• Instructions to follow:
Turn every line of the listing below into a Markdown table with two columns: "Row" for the line's number and "Entry" for the line itself. Leave out blank lines.

(Records from a dataset)
──────────────────────────────

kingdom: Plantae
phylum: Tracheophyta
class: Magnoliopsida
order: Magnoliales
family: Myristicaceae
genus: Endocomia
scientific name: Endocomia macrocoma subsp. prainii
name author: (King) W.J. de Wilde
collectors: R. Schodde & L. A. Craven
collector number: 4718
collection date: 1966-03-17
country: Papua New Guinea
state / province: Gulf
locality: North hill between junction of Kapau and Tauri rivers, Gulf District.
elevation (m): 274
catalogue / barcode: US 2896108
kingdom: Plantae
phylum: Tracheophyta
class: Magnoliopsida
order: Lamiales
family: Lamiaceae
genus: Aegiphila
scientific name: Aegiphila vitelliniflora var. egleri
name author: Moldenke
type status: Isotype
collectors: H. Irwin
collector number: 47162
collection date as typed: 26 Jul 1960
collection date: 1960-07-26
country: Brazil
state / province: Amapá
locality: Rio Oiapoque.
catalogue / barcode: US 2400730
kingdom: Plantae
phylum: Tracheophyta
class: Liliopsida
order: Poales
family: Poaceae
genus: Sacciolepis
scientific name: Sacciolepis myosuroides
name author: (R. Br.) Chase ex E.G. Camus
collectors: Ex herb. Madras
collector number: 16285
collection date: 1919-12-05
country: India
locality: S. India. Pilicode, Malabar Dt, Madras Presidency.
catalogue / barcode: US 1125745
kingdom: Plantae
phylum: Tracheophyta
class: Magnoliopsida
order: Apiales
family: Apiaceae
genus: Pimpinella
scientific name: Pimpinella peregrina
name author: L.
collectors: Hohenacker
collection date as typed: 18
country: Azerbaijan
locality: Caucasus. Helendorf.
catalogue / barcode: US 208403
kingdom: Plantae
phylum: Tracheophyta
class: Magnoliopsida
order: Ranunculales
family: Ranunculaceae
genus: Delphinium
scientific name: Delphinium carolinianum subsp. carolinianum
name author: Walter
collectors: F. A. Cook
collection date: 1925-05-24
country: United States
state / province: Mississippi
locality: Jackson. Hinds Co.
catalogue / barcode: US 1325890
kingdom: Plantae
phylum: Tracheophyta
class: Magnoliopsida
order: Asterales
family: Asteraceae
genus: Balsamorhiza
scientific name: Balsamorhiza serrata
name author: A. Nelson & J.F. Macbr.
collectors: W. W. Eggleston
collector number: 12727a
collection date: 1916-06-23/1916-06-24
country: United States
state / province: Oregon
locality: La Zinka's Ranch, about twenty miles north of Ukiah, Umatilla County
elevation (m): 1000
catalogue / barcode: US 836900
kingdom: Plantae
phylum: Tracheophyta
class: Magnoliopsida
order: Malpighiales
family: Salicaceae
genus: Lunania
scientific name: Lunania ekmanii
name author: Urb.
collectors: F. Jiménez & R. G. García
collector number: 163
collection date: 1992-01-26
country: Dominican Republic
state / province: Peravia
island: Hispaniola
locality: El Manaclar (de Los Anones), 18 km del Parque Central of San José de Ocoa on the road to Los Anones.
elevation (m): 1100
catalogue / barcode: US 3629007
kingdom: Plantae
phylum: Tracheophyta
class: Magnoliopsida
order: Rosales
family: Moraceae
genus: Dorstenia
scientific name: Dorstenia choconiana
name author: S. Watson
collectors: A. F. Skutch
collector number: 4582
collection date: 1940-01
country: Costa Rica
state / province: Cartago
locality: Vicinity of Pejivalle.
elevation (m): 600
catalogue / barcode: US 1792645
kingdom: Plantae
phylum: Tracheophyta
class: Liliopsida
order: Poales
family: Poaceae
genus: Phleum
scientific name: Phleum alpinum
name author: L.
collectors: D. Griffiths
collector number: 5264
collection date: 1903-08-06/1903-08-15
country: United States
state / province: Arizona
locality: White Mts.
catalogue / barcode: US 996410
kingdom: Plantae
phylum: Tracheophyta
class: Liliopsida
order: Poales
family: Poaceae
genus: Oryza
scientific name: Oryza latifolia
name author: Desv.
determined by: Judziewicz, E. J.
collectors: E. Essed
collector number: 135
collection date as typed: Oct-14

──────────────────────────────

• The solution:
| Row | Entry |
|---|---|
| 1 | kingdom: Plantae |
| 2 | phylum: Tracheophyta |
| 3 | class: Magnoliopsida |
| 4 | order: Magnoliales |
| 5 | family: Myristicaceae |
| 6 | genus: Endocomia |
| 7 | scientific name: Endocomia macrocoma subsp. prainii |
| 8 | name author: (King) W.J. de Wilde |
| 9 | collectors: R. Schodde & L. A. Craven |
| 10 | collector number: 4718 |
| 11 | collection date: 1966-03-17 |
| 12 | country: Papua New Guinea |
| 13 | state / province: Gulf |
| 14 | locality: North hill between junction of Kapau and Tauri rivers, Gulf District. |
| 15 | elevation (m): 274 |
| 16 | catalogue / barcode: US 2896108 |
| 17 | kingdom: Plantae |
| 18 | phylum: Tracheophyta |
| 19 | class: Magnoliopsida |
| 20 | order: Lamiales |
| 21 | family: Lamiaceae |
| 22 | genus: Aegiphila |
| 23 | scientific name: Aegiphila vitelliniflora var. egleri |
| 24 | name author: Moldenke |
| 25 | type status: Isotype |
| 26 | collectors: H. Irwin |
| 27 | collector number: 47162 |
| 28 | collection date as typed: 26 Jul 1960 |
| 29 | collection date: 1960-07-26 |
| 30 | country: Brazil |
| 31 | state / province: Amapá |
| 32 | locality: Rio Oiapoque. |
| 33 | catalogue / barcode: US 2400730 |
| 34 | kingdom: Plantae |
| 35 | phylum: Tracheophyta |
| 36 | class: Liliopsida |
| 37 | order: Poales |
| 38 | family: Poaceae |
| 39 | genus: Sacciolepis |
| 40 | scientific name: Sacciolepis myosuroides |
| 41 | name author: (R. Br.) Chase ex E.G. Camus |
| 42 | collectors: Ex herb. Madras |
| 43 | collector number: 16285 |
| 44 | collection date: 1919-12-05 |
| 45 | country: India |
| 46 | locality: S. India. Pilicode, Malabar Dt, Madras Presidency. |
| 47 | catalogue / barcode: US 1125745 |
| 48 | kingdom: Plantae |
| 49 | phylum: Tracheophyta |
| 50 | class: Magnoliopsida |
| 51 | order: Apiales |
| 52 | family: Apiaceae |
| 53 | genus: Pimpinella |
| 54 | scientific name: Pimpinella peregrina |
| 55 | name author: L. |
| 56 | collectors: Hohenacker |
| 57 | collection date as typed: 18 |
| 58 | country: Azerbaijan |
| 59 | locality: Caucasus. Helendorf. |
| 60 | catalogue / barcode: US 208403 |
| 61 | kingdom: Plantae |
| 62 | phylum: Tracheophyta |
| 63 | class: Magnoliopsida |
| 64 | order: Ranunculales |
| 65 | family: Ranunculaceae |
| 66 | genus: Delphinium |
| 67 | scientific name: Delphinium carolinianum subsp. carolinianum |
| 68 | name author: Walter |
| 69 | collectors: F. A. Cook |
| 70 | collection date: 1925-05-24 |
| 71 | country: United States |
| 72 | state / province: Mississippi |
| 73 | locality: Jackson. Hinds Co. |
| 74 | catalogue / barcode: US 1325890 |
| 75 | kingdom: Plantae |
| 76 | phylum: Tracheophyta |
| 77 | class: Magnoliopsida |
| 78 | order: Asterales |
| 79 | family: Asteraceae |
| 80 | genus: Balsamorhiza |
| 81 | scientific name: Balsamorhiza serrata |
| 82 | name author: A. Nelson & J.F. Macbr. |
| 83 | collectors: W. W. Eggleston |
| 84 | collector number: 12727a |
| 85 | collection date: 1916-06-23/1916-06-24 |
| 86 | country: United States |
| 87 | state / province: Oregon |
| 88 | locality: La Zinka's Ranch, about twenty miles north of Ukiah, Umatilla County |
| 89 | elevation (m): 1000 |
| 90 | catalogue / barcode: US 836900 |
| 91 | kingdom: Plantae |
| 92 | phylum: Tracheophyta |
| 93 | class: Magnoliopsida |
| 94 | order: Malpighiales |
| 95 | family: Salicaceae |
| 96 | genus: Lunania |
| 97 | scientific name: Lunania ekmanii |
| 98 | name author: Urb. |
| 99 | collectors: F. Jiménez & R. G. García |
| 100 | collector number: 163 |
| 101 | collection date: 1992-01-26 |
| 102 | country: Dominican Republic |
| 103 | state / province: Peravia |
| 104 | island: Hispaniola |
| 105 | locality: El Manaclar (de Los Anones), 18 km del Parque Central of San José de Ocoa on the road to Los Anones. |
| 106 | elevation (m): 1100 |
| 107 | catalogue / barcode: US 3629007 |
| 108 | kingdom: Plantae |
| 109 | phylum: Tracheophyta |
| 110 | class: Magnoliopsida |
| 111 | order: Rosales |
| 112 | family: Moraceae |
| 113 | genus: Dorstenia |
| 114 | scientific name: Dorstenia choconiana |
| 115 | name author: S. Watson |
| 116 | collectors: A. F. Skutch |
| 117 | collector number: 4582 |
| 118 | collection date: 1940-01 |
| 119 | country: Costa Rica |
| 120 | state / province: Cartago |
| 121 | locality: Vicinity of Pejivalle. |
| 122 | elevation (m): 600 |
| 123 | catalogue / barcode: US 1792645 |
| 124 | kingdom: Plantae |
| 125 | phylum: Tracheophyta |
| 126 | class: Liliopsida |
| 127 | order: Poales |
| 128 | family: Poaceae |
| 129 | genus: Phleum |
| 130 | scientific name: Phleum alpinum |
| 131 | name author: L. |
| 132 | collectors: D. Griffiths |
| 133 | collector number: 5264 |
| 134 | collection date: 1903-08-06/1903-08-15 |
| 135 | country: United States |
| 136 | state / province: Arizona |
| 137 | locality: White Mts. |
| 138 | catalogue / barcode: US 996410 |
| 139 | kingdom: Plantae |
| 140 | phylum: Tracheophyta |
| 141 | class: Liliopsida |
| 142 | order: Poales |
| 143 | family: Poaceae |
| 144 | genus: Oryza |
| 145 | scientific name: Oryza latifolia |
| 146 | name author: Desv. |
| 147 | determined by: Judziewicz, E. J. |
| 148 | collectors: E. Essed |
| 149 | collector number: 135 |
| 150 | collection date as typed: Oct-14 |